India’s stricken airline, Jet Airways, has cancelled all international flights up to and including Thursday 18 April.
The company, which is currently in £920 million of debt, grounded long-haul flights last week but had promised customers that services would resume by Tuesday.
But talks on Monday aimed at injecting cash into the airline to keep its planes in the air failed to find a solution to the situation.
Adding to the impasse, India's National Aviator's Guild had advised more than 1,000 pilots who have not been paid for three months to stop flying from Monday, Reuters reports.
In a statement, a Jet Airways spokesperson said the airline was "offering re-accommodation choices or extending applicable refunds as the situation warrants" to customers affected by cancellations.
It added: "In parallel, the airline’s management and its key stakeholders including its consortium of lenders, continue to work closely towards resolving the current situation."
Jet Airways flies to a number of international destinations including Manchester and London Heathrow.
The crisis currently facing the airline has been months in the making.

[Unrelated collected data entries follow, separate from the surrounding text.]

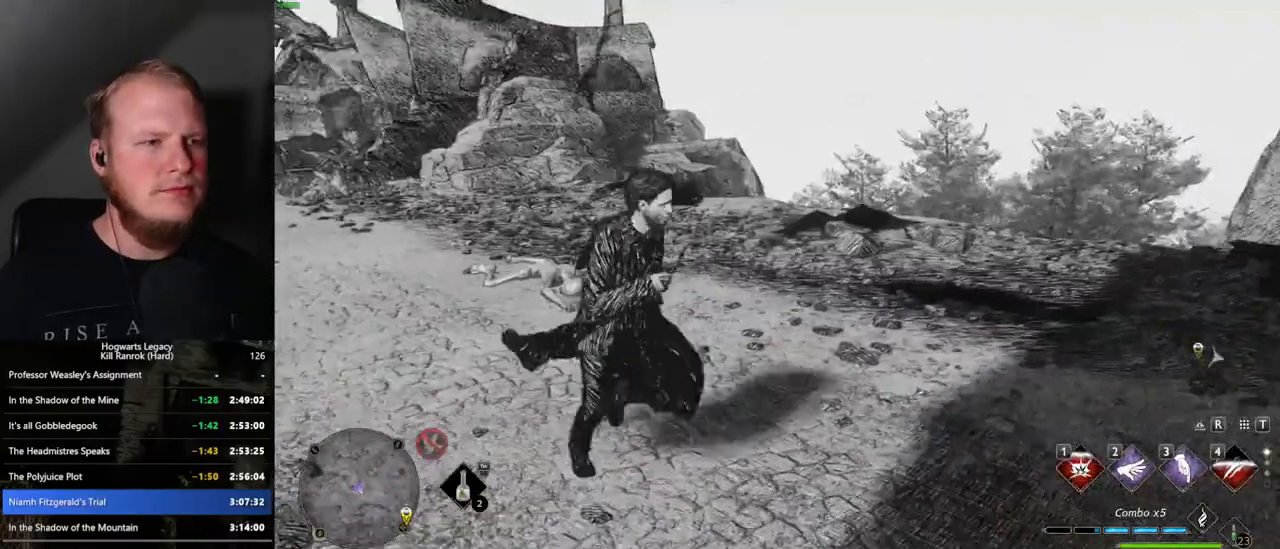
{"keys": [], "mouse": [], "events": [[200, "d", "up"]]}
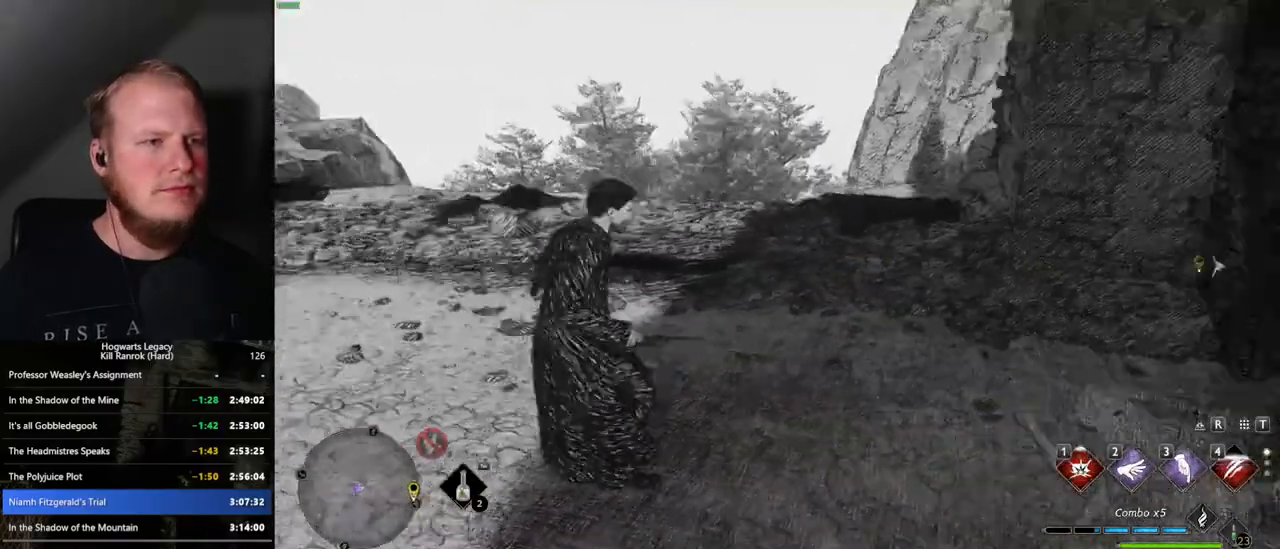
{"keys": ["w"], "mouse": [], "events": [[150, "w", "down"], [217, "d", "down"], [400, "d", "up"]]}
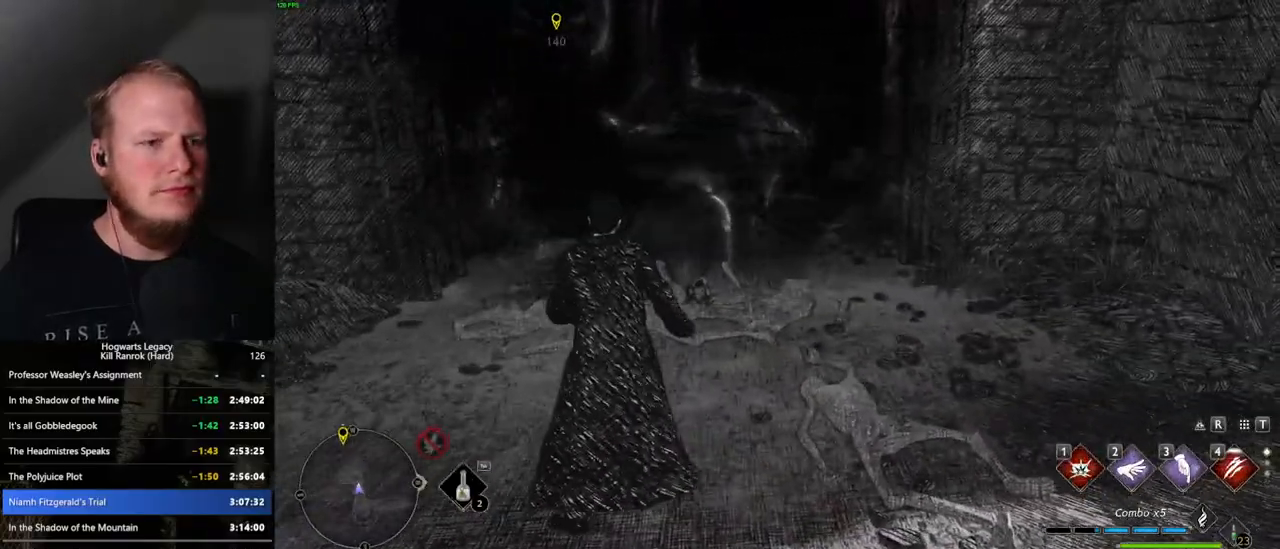
{"keys": ["w"], "mouse": [], "events": []}
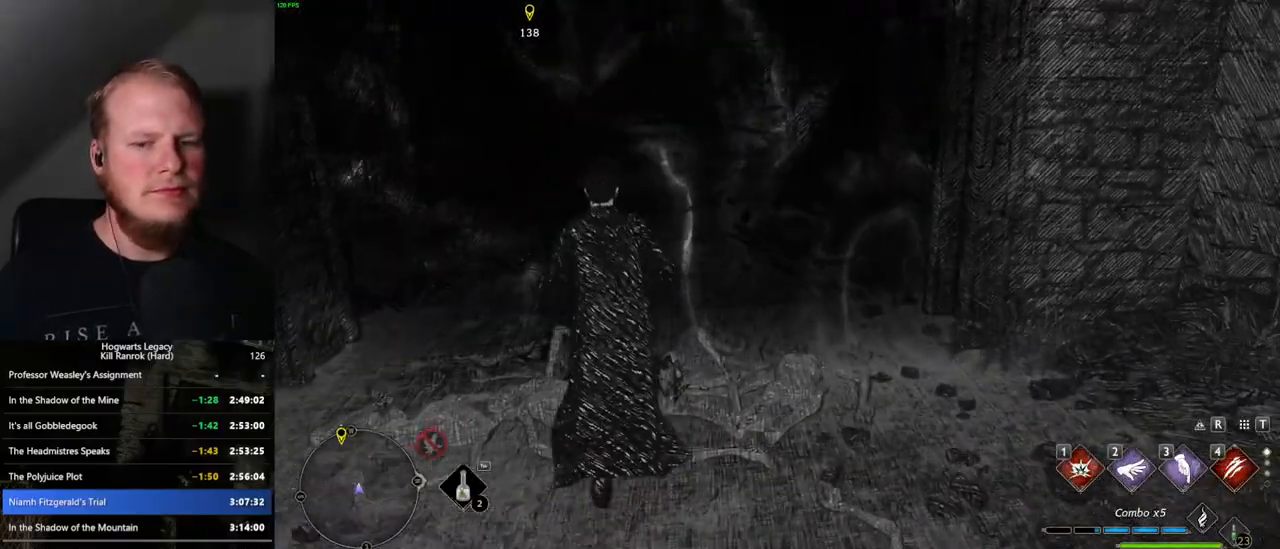
{"keys": ["w"], "mouse": [], "events": []}
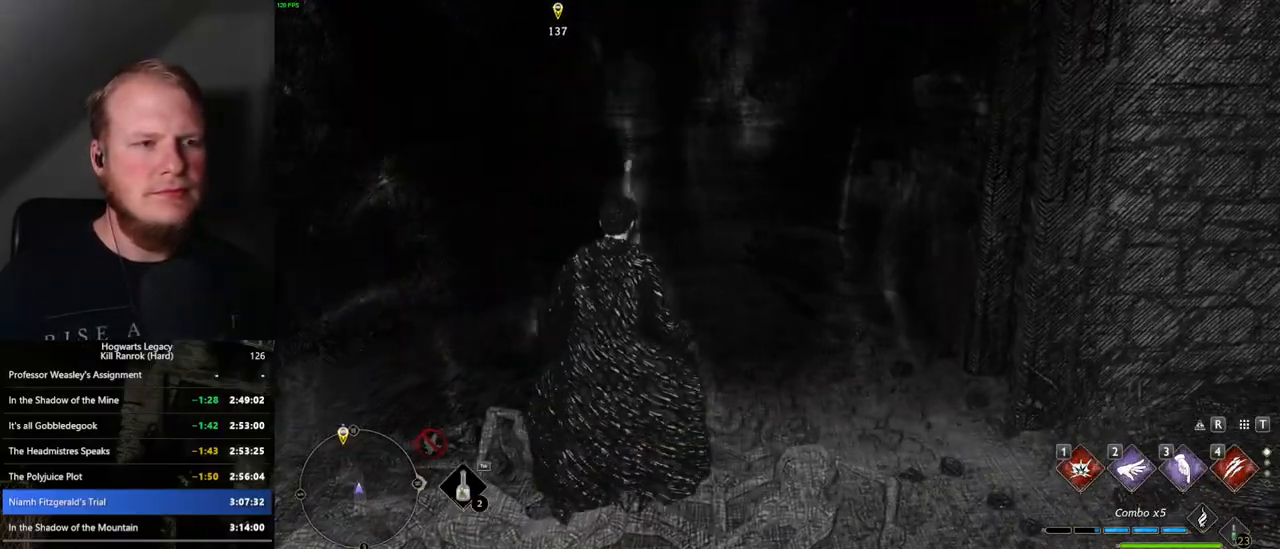
{"keys": ["w"], "mouse": [], "events": []}
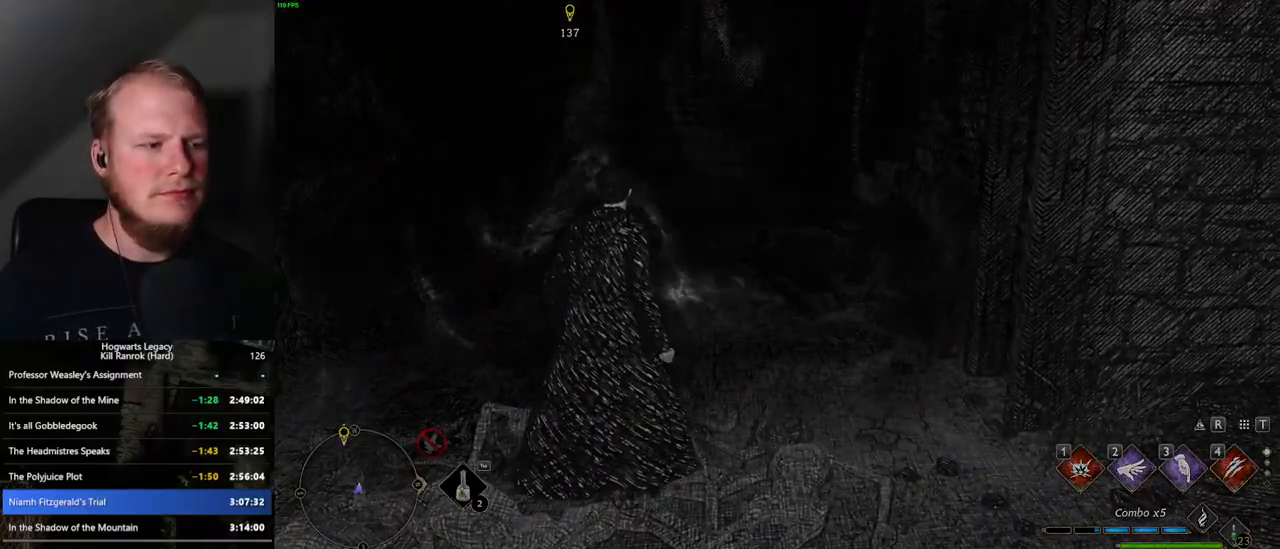
{"keys": [], "mouse": [], "events": [[184, "w", "up"]]}
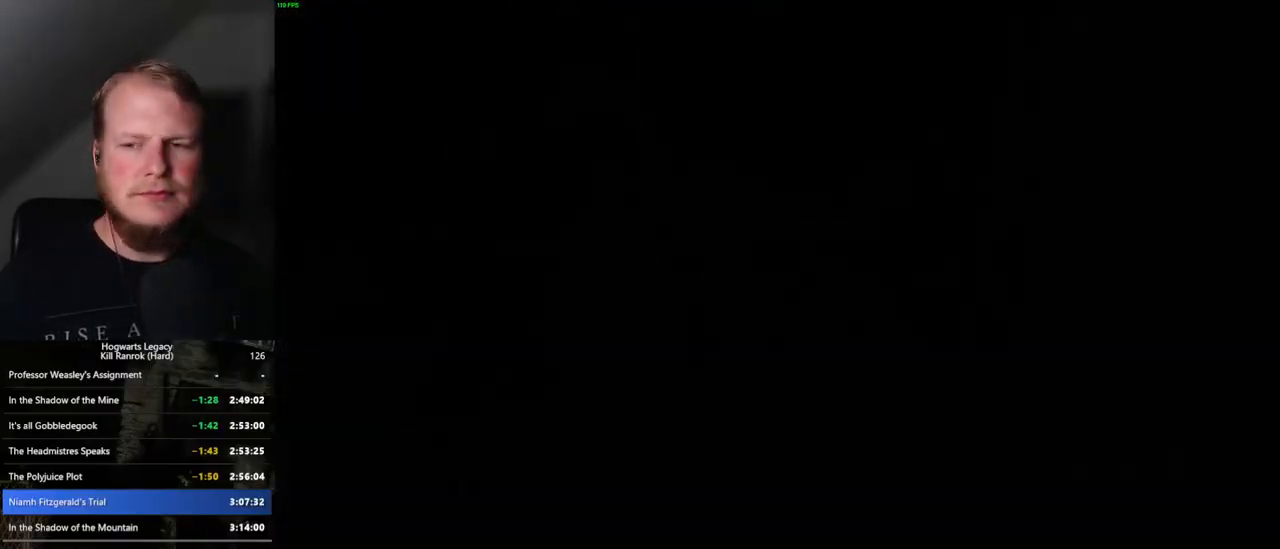
{"keys": [], "mouse": [], "events": []}
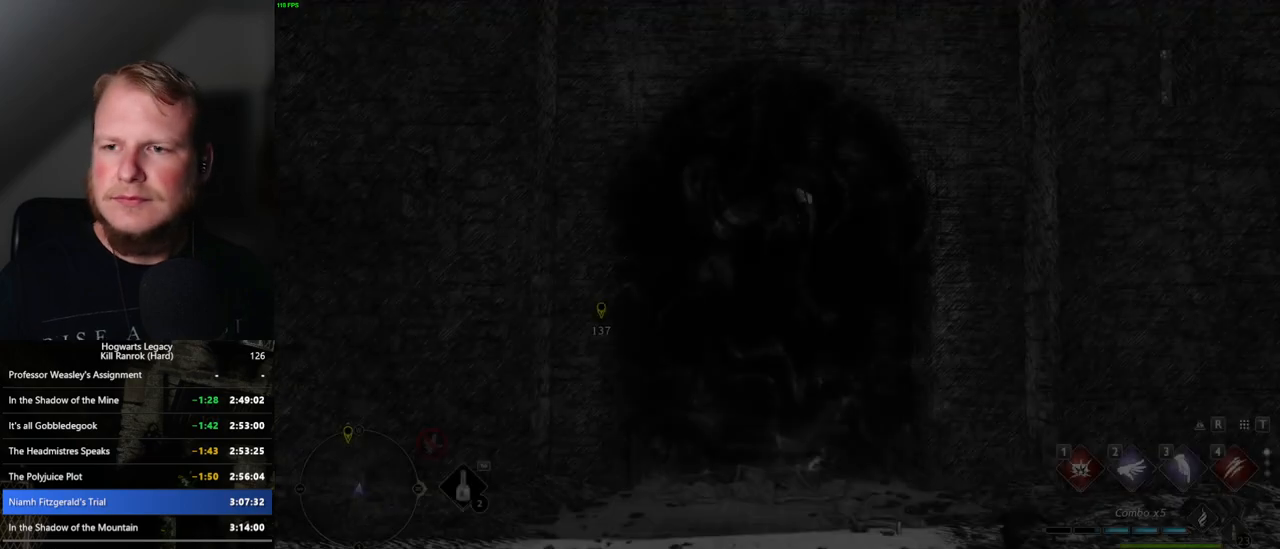
{"keys": [], "mouse": [], "events": []}
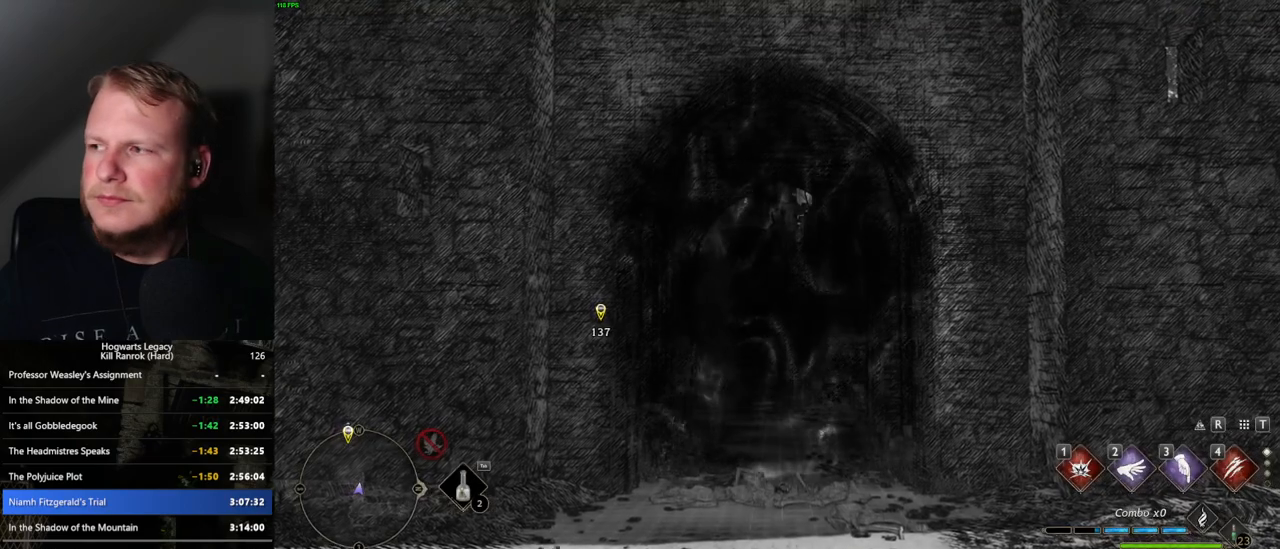
{"keys": [], "mouse": [], "events": []}
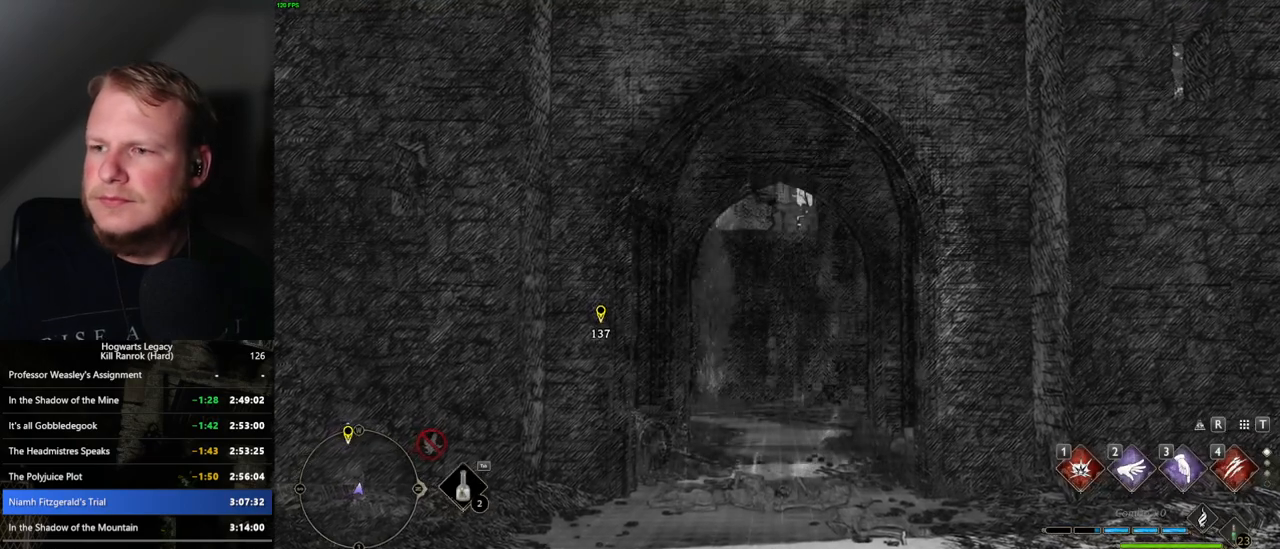
{"keys": [], "mouse": [], "events": []}
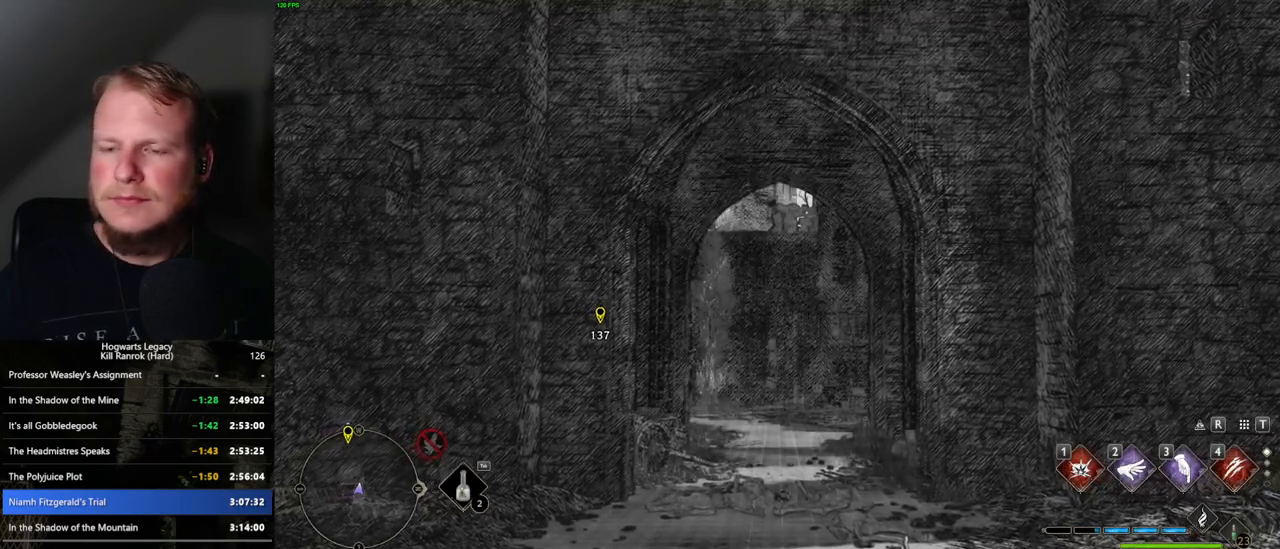
{"keys": [], "mouse": [], "events": []}
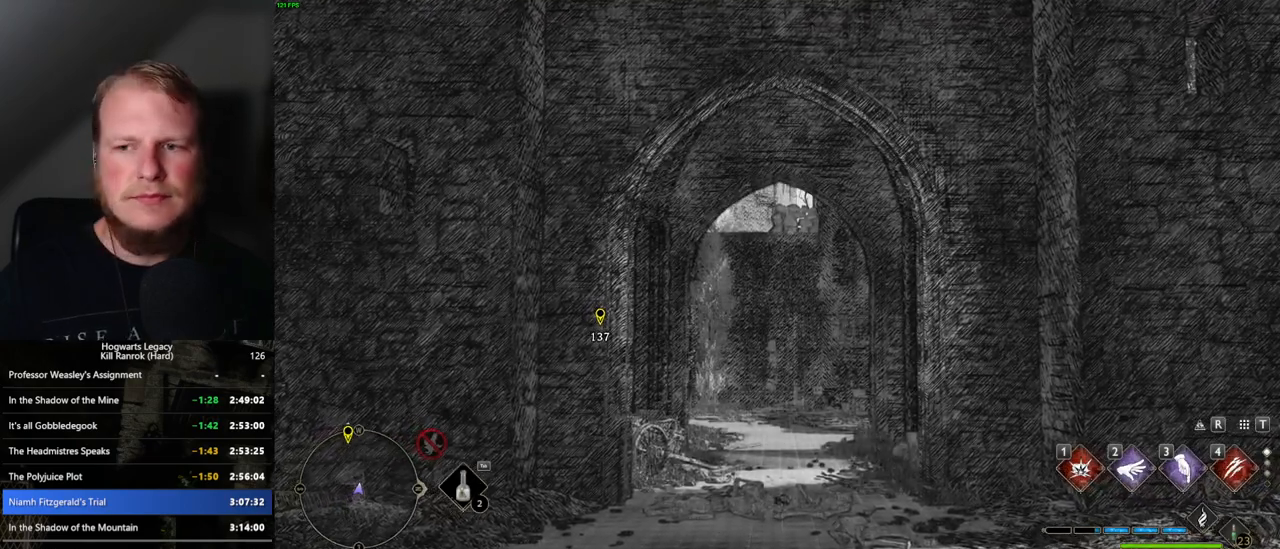
{"keys": [], "mouse": [], "events": []}
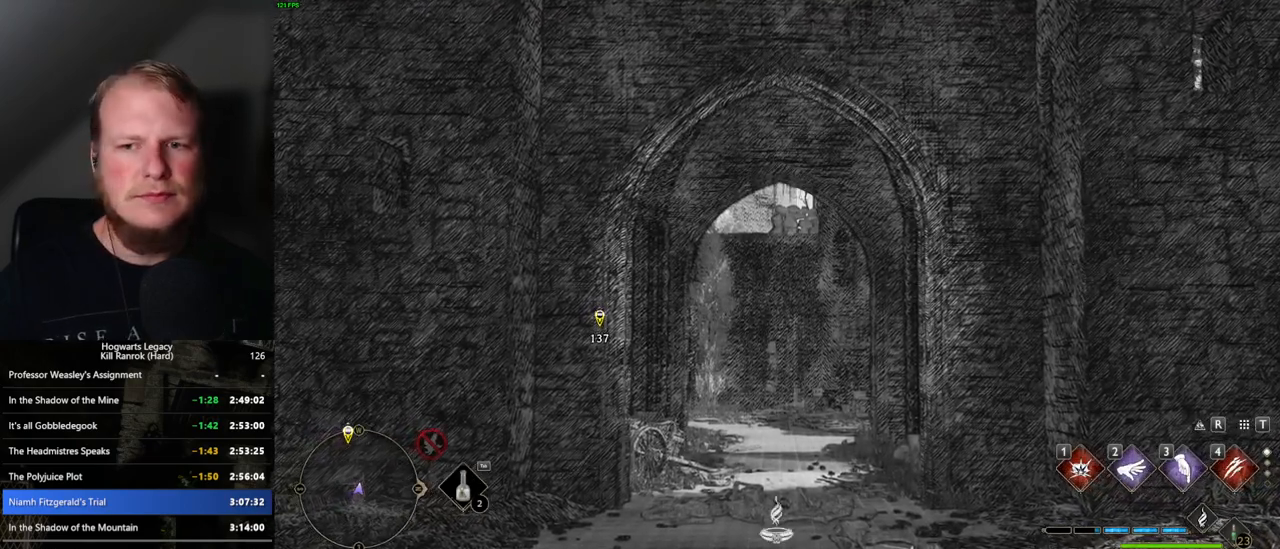
{"keys": [], "mouse": [], "events": []}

In early January, Jet Airways and its main lender, State Bank of India, met with aircraft lessors to assure them there was a plan to rescue the debt-laden carrier so it could pay them.
The idea was to shore up confidence in one of India's biggest brands, squeezed by low fares and high costs. But some lessors quickly lost patience as the bank did not provide details and Jet's founder angrily defied them to take back planes.
At one point, the airline's usually jovial founder and chairman, Naresh Goyal, banged his fist on a table, jarring some of the lessors who had flown to Mumbai from Dublin, Singapore and Dubai, said one person who attended the discussions. "That meeting went horribly wrong," recalled the executive from a global leasing firm, who did not want to identified because the meeting was not public.
Goyal's emotional outburst and Jet's subsequent failure to pay up as promised may have pushed the relationship between the airline and its lessors to a breaking point, two other executives who were at the meeting said, prompting some to take the drastic step of pulling their planes from its fleet.
That has led Jet, which blazed trails in one of the world's fastest-growing air travel markets, to cancel hundreds of flights. Saddled with more than $1.2 billion in debt, and with dwindling revenue, the airline has said it also owes money to banks, pilots and suppliers.